(INFORMATION SHOWN Opens)

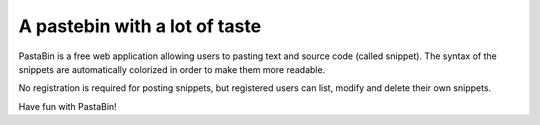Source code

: ================================
 A pastebin with a lot of taste
================================

PastaBin is a free web application allowing users to pasting text and source
code (called snippet). The syntax of the snippets are automatically colorized
in order to make them more readable.

No registration is required for posting snippets, but registered users can
list, modify and delete their own snippets.

Have fun with PastaBin!


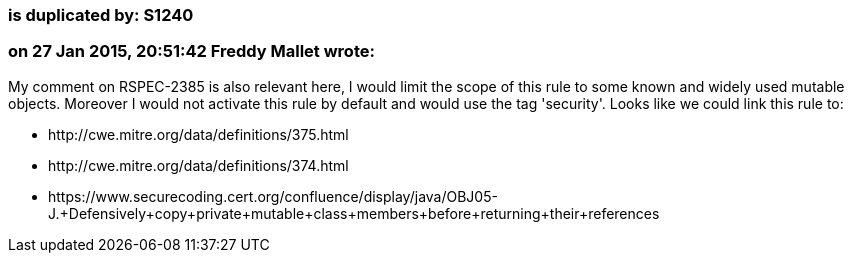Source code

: === is duplicated by: S1240

=== on 27 Jan 2015, 20:51:42 Freddy Mallet wrote:
My comment on RSPEC-2385 is also relevant here, I would limit the scope of this rule to some known and widely used mutable objects. Moreover I would not activate this rule by default and would use the tag 'security'. Looks like we could link this rule to:

* \http://cwe.mitre.org/data/definitions/375.html
* \http://cwe.mitre.org/data/definitions/374.html
* \https://www.securecoding.cert.org/confluence/display/java/OBJ05-J.+Defensively+copy+private+mutable+class+members+before+returning+their+references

(INFORMATION SHOWN Closes)

> _PROMPT_
Print, exactly and only, the lines running from the line with "code (called snippet)." through the last line of the data, including both. Skip any picture.

> _EXERCISE RESULT_
code (called snippet). The syntax of the snippets are automatically colorized
in order to make them more readable.

No registration is required for posting snippets, but registered users can
list, modify and delete their own snippets.

Have fun with PastaBin!


Source code

: === is duplicated by: S1240

=== on 27 Jan 2015, 20:51:42 Freddy Mallet wrote:
My comment on RSPEC-2385 is also relevant here, I would limit the scope of this rule to some known and widely used mutable objects. Moreover I would not activate this rule by default and would use the tag 'security'. Looks like we could link this rule to:

* \http://cwe.mitre.org/data/definitions/375.html
* \http://cwe.mitre.org/data/definitions/374.html
* \https://www.securecoding.cert.org/confluence/display/java/OBJ05-J.+Defensively+copy+private+mutable+class+members+before+returning+their+references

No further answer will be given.